The illustration to the left shows the new "Never-Touch" laser fibre with its gold-covered tip. The tip itself has a rounded end and allows for more even distribution of the laser energy.
The result is a more comfortable post-treatment experience with much less to, at times, no aching and minimal to no bruising.
Local anaesthetic is instilled around the vein by a series of injections (or by a long continuously instilled one) to numb the area about the vein for comfort and to absorb the extra heat generated by the laser). With our method this numbness - just around the treated vein - will last six to eight hours.
As the fibre is slowly withdrawn the laser is fired (in some this is pulsed, in others continuous firing occurs). Infra-red lasers of a range of wavelengths have been used. The target the lasers are using is mainly the red cell pigment, but some will absorb more into the water of the blood and the surrounding cells.
Endovenous laser treatment takes longer than conventional sclerotherapy, but the actual laser time is in the range of minutes.
At Springdale we began with using the Diomed laser with an 810nm wavelength and a continuous firing pattern. This laser had been the one most commonly employed for the treatment for varicose veins throughout the world. It has the longest history of use and the greatest number of recorded treatments. See more >
In 2013 the diode driving unit of our Diomed laser developed a fault. With the cost of repair and downtime while the repair was effected being weighed, I decided to purchase a new laser unit. The same manufacturing company had begun producing a longer wavelength infra-red laser, still diode-based. This is the Venacure 1470nm laser.

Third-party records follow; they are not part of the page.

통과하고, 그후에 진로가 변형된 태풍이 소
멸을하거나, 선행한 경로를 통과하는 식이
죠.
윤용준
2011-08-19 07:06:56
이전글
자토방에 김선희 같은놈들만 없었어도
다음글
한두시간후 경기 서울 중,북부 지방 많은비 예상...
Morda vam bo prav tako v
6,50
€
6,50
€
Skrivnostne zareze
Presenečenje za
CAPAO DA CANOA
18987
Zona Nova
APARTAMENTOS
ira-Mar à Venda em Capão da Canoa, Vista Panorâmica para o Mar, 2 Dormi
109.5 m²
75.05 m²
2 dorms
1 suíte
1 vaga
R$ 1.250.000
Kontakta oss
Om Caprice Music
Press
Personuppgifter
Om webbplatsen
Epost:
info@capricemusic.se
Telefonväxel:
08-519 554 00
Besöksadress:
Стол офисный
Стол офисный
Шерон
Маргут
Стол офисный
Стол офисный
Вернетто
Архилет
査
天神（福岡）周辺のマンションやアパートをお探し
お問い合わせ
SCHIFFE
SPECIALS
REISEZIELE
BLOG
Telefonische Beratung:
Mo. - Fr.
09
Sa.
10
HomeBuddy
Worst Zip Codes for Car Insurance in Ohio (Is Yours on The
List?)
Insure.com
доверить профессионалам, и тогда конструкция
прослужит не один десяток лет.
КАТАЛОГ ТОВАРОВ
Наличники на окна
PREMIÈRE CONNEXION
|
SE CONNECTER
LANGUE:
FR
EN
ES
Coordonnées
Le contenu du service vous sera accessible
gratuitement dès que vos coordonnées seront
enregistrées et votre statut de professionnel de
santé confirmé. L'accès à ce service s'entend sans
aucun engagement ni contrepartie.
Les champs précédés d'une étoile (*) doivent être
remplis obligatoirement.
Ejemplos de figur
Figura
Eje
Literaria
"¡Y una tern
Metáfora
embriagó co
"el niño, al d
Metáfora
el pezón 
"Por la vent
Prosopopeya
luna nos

Since early 2013 I have been using this new unit with good results. Initial recommendations to use a lower total energy were followed but were not effective enough. With the right energy sorted patients have experienced excellent results.

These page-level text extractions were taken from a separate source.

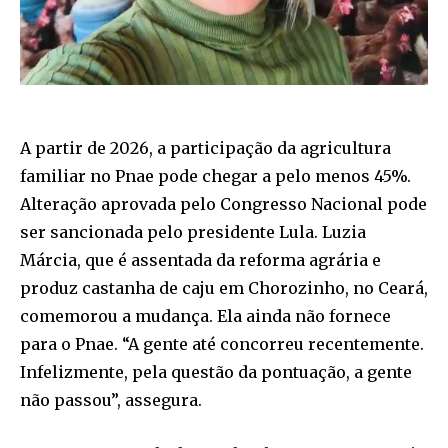
A partir de 2026, a participação da agricultura
familiar no Pnae pode chegar a pelo menos 45%.
Alteração aprovada pelo Congresso Nacional pode
ser sancionada pelo presidente Lula. Luzia
Márcia, que é assentada da reforma agrária e
produz castanha de caju em Chorozinho, no Ceará,
comemorou a mudança. Ela ainda não fornece
para o Pnae. “A gente até concorreu recentemente.
Infelizmente, pela questão da pontuação, a gente
não passou”, assegura.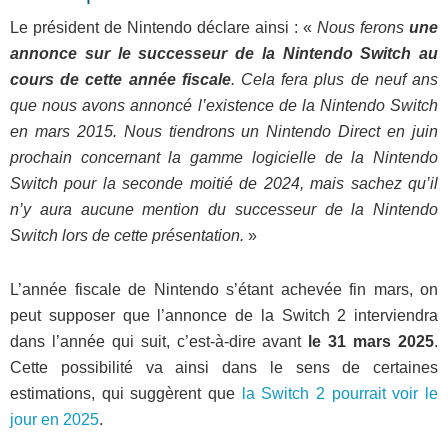
Le président de Nintendo déclare ainsi : «
Nous ferons
une
annonce sur le successeur de la Nintendo Switch au
cours de cette année fiscale
. Cela fera plus de neuf ans
que nous avons annoncé l’existence de la Nintendo Switch
en mars 2015. Nous tiendrons un Nintendo Direct en juin
prochain concernant la gamme logicielle de la Nintendo
Switch pour la seconde moitié de 2024, mais sachez qu’il
n’y aura aucune mention du successeur de la Nintendo
Switch lors de cette présentation.
»
L’année fiscale de Nintendo s’étant achevée fin mars, on
peut supposer que l’annonce de la Switch 2 interviendra
dans l’année qui suit, c’est-à-dire avant
le 31 mars 2025
.
Cette possibilité va ainsi dans le sens de certaines
estimations, qui suggèrent que
la Switch 2 pourrait voir le
jour en 2025
.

On average there is less bruising and most experience a very comfortable post-treatment time. The laser fibre units are generally the same. There have been some new developments in these too, though. I have supplied some further information on the Venacure 1470nm laser.
With the other lasers employed there have been discussions about the target being treated, the amount of laser energy being used etc. As far as the energy claims are concerned, if the total dose delivered over a length of vein is calculated, the doses tend to be very similar. Some are keyed in for a lower power output but it is delivered over a longer time as the fibre is withdrawn more slowly.
Other acronyms for these treatments are EVLA (for Endovenous Laser Ablation) or similar to describe treating a vein from within by laser.
Further tidy ups of other surface varicose veins and spider veins are usually done with sclerotherapy. But, if the vessels are within the right size range, surface laser treatment can be used.
The cost of the procedure is quite a bit more than for sclerotherapy due to disposable unit costs and the lengthier time the treatment takes.
Endovenous laser treatment, or EVLT, and related procedures have proven very effective in controlling even the largest varicose veins. More and more clinics are using it as a standard procedure.